In other words, leisure and contemplation are goods per se, they are the highest activity of man. They are good for us as human beings, making us more fully human, and not beasts of burden. But of course, they are also good for our work, and especially for teaching. Indeed, leisure and contemplation--even in the less spiritual and more intellectual or philosophical sense of just reading and thinking--are crucial to our vocation as teachers. Reading, quiet time on porches, conversation with each other, and academic conferences (especially the CiRCE Institute conference, where there were no 'workshops' on bulletin boards, just steady reflection on the theme 'What is Man?'!) need no justification. They are not work, but we draw upon them in our work.
As an illustration, and apropos of my reference to the CiRCE conference, in a session on 'Mimetic Teaching and the Cultivation of Virtue' Andrew Kern described a Christian interpretation of 'mimetic teaching':
First: Truth is the aim.Second: the soul must be like, i.e. be conformed to, compatible with, the Truth.Third: to be perceived the Truth must be embodied.Fourth: this embodiment is then imitated.Fifth: in this way Truth is known per se (the embodiment becomes transparent). 
The teacher's knowledge of Truth must be gained through some kind of contemplation (requiring leisure). The teacher embodies the Truth, the student imitates, the student knows the Truth. It is a pattern that can be applied to all kinds of objects and methods of contemplation, from St Paul's 'Be ye followers of me, even as I also am of Christ' (I Cor 11:1), to using Lucy Pevensie to illustrate childlike faith, to letting Kindergarteners do arithmetic with beans.
To return at last to St Cyril, the monastery in Asia Minor was the shady porch where he spent his summer reading deep, thought-provoking books; his Glagolitic alphabet and the translations of the Gospels and liturgy he produced were the lesson plans (or in-service talk notes) born out of that deep reflection; the barbarian lands of Eastern Europe were his classroom and the barbaric Slavs themselves his students (hard to see the analogy, I know!). And what students they turned out to be! While Christians in the West have by and large remained woefully ignorant of the 1200-year Christian Tradition among the Slavs, suffice to say it has produced countless giants of the life in Christ as well as of Christian culture, art, and literature.
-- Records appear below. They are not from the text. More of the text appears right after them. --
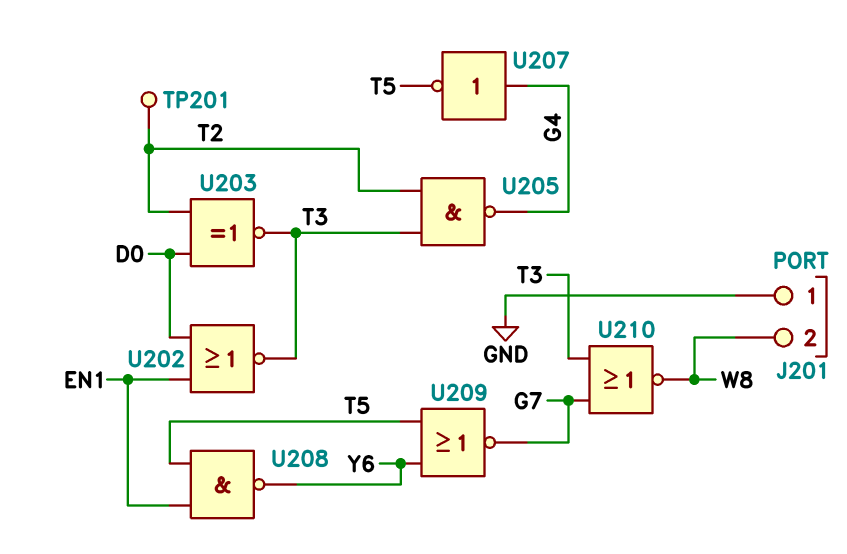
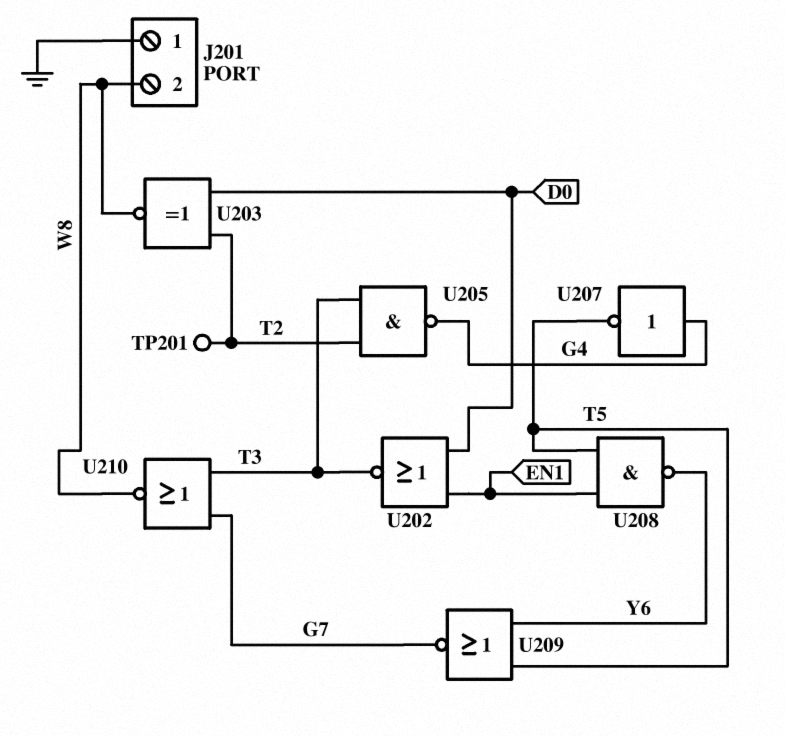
U203: XNOR (in D0, in T2, out T3) -> XNOR (in D0, in T2, out W8)

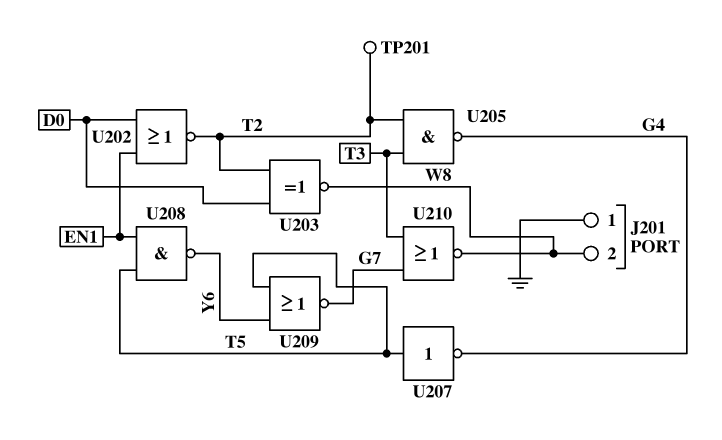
U202: NOR (in D0, in EN1, out T3) -> NOR (in D0, in EN1, out T2)
U207: NOT (in G4, out T5) -> NOT (in T5, out G4)

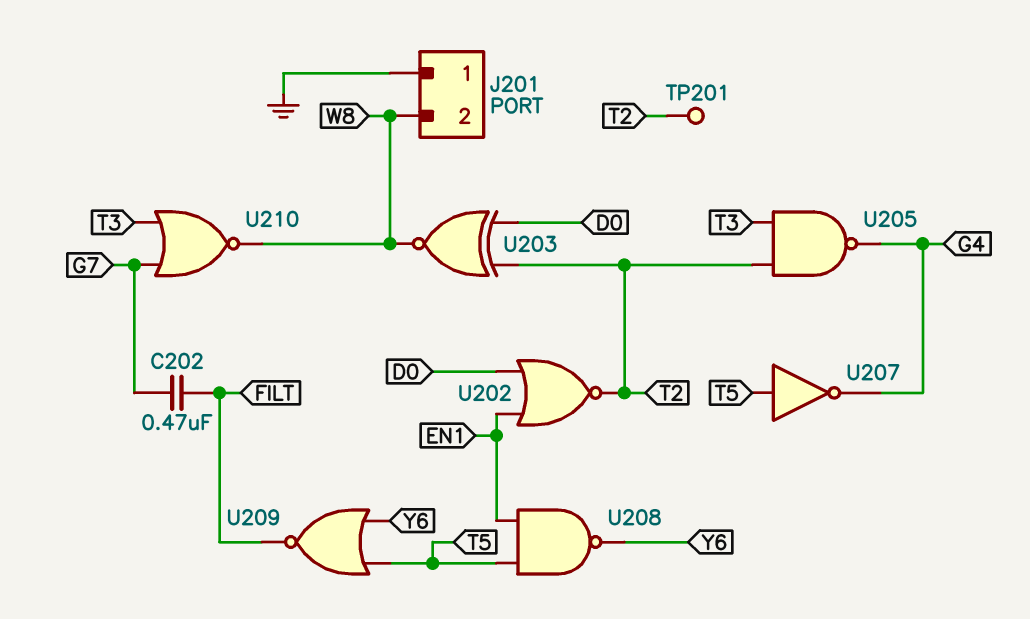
C202: none -> 470nF (FILT, G7)
U209: NOR (in T5, in Y6, out G7) -> NOR (in T5, in Y6, out FILT)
St Cyril and his brother, St Methodius, really did 'change the world', but not by setting out to do so. They spent less time 'strategising' and more time reflecting on what man is. Theirs was an activity born out of profound contemplation.
 L.D. Wilson & N.G. Reynolds, Scribes & Scholars: A Guide to the Transmission of Greek & Latin Literature, 2nd ed. (Oxford: Clarendon, 1976), p. 57.
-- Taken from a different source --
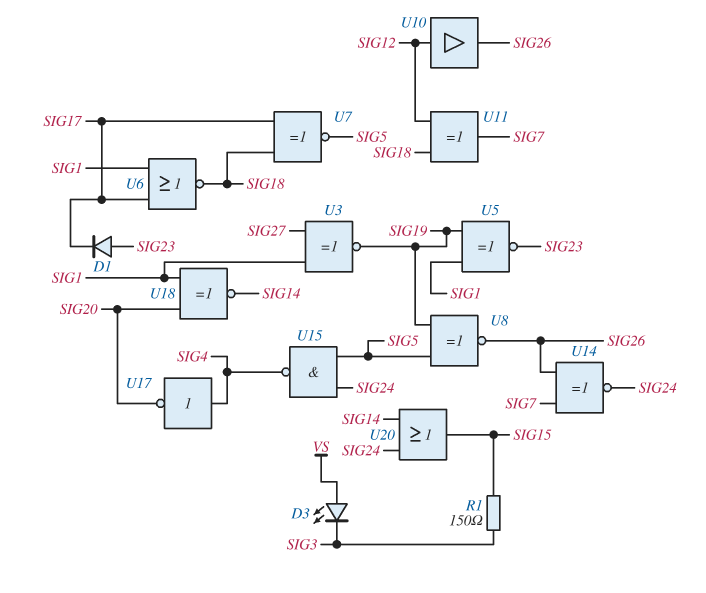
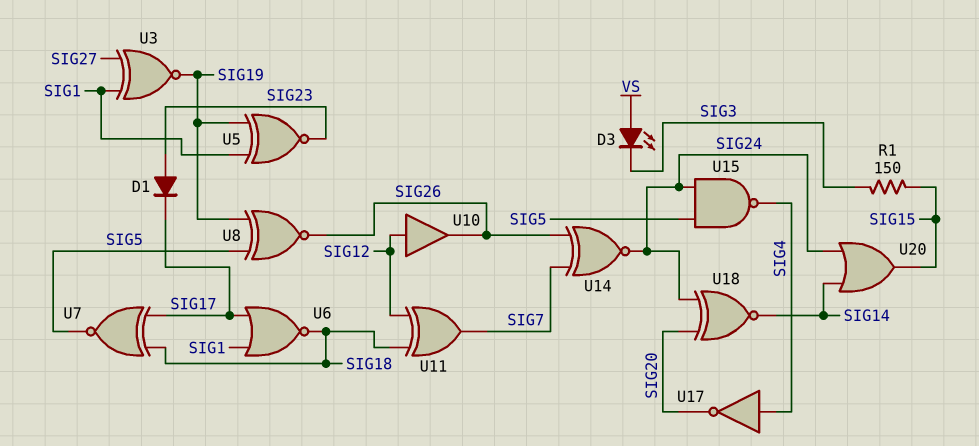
U18: XNOR (in SIG1, in SIG20, out SIG14) -> XNOR (in SIG20, in SIG24, out SIG14)

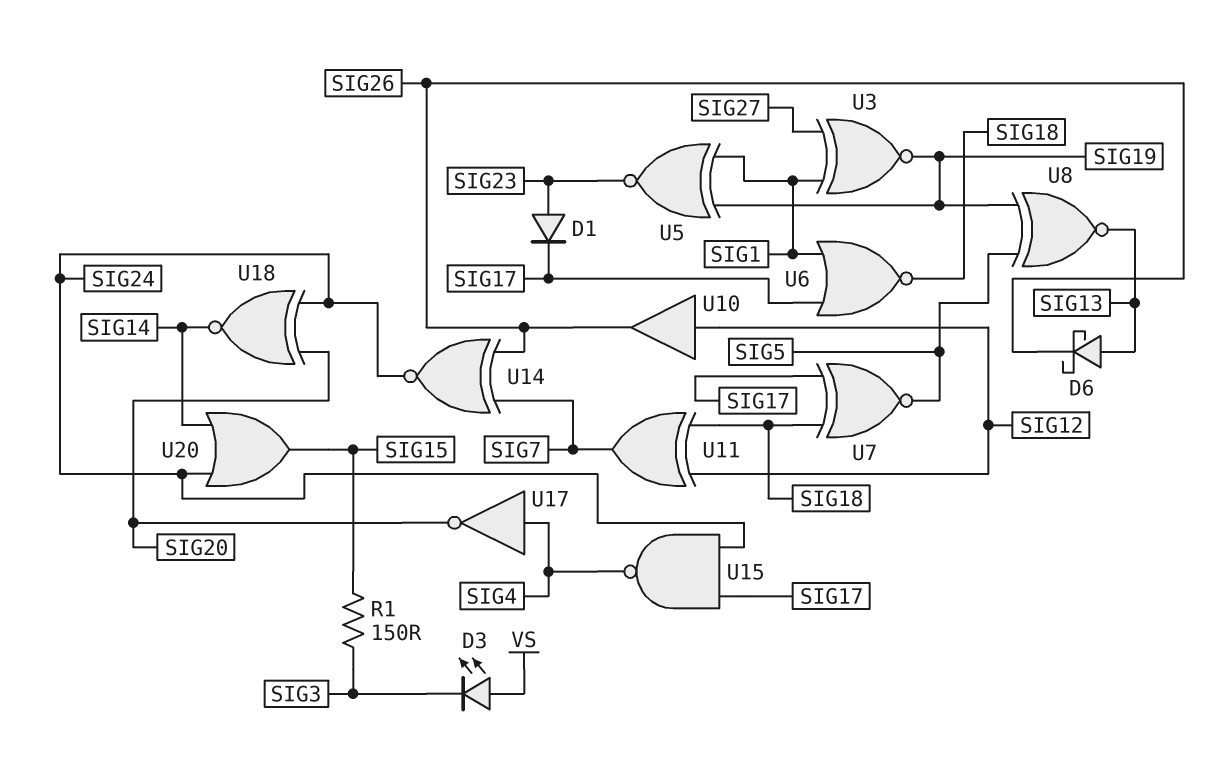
D6: none -> schottky (A SIG13, K SIG26)
U8: XNOR (in SIG5, in SIG19, out SIG26) -> XNOR (in SIG5, in SIG19, out SIG13)
U15: NAND (in SIG5, in SIG24, out SIG4) -> NAND (in SIG17, in SIG24, out SIG4)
 Qtd. in Anthony-Emil N. Tachiaos, Cyril & Methodius of Thessalonica: The Acculturation of the Slavs (Crestwood, NY: SVS, 2001), p. 25.
 Tachiaos, p. 27.
 Ihor Ševčenko ‘The Definition of Philosophy in the Life of Saint Constantine [Cyril]’, For Roman Jakobson: Essays on the Occasion of His Sixtieth Birthday, 11 October, 1956, comp. Morris Halle, Horace G. Lunt, Hugh McLean, and Cornelis H. Van Schooneveld (The Hague, 1956), pp. 449-57.
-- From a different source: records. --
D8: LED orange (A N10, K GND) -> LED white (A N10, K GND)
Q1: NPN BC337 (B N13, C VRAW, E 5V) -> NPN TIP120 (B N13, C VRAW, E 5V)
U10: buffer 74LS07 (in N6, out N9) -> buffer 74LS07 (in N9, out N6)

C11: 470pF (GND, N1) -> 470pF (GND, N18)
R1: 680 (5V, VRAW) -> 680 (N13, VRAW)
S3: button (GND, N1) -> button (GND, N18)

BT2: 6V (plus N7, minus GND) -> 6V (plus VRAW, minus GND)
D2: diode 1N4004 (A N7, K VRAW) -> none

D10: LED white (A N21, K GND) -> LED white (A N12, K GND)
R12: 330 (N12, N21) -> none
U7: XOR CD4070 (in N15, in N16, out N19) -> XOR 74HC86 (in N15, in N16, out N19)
 Sir Dimitri Obolensky, Byzantium & the Slavs (Crestwood, NY: SVS, 1994), p. 207.
 Étienne Gilson, The Christian Philosophy of St Thomas Aquinas, tr. L.K. Shook, CSB (London: Victor Gollancz, 1957), pp. 3-4.
 Bl Theophylact of Ohrid, The Explanation by Blessed Theophylact, Archbishop of Ochrid and Bulgaria of the Holy Gospel According to St Luke, Vol. III of Bl. Theophylact’s Explanation of the New Testament, tr. Fr Christopher Stade (House Springs, MO: Chrysostom, 1997), pp. 121-2.
 Josef Pieper, Leisure: The Basis of Culture, tr. Gerald Malsbary (South Bend, IN: St Augustine's Press, 1998), p. 5.
 Pieper, p. 34.
 This is based on my notes from Kern's talk.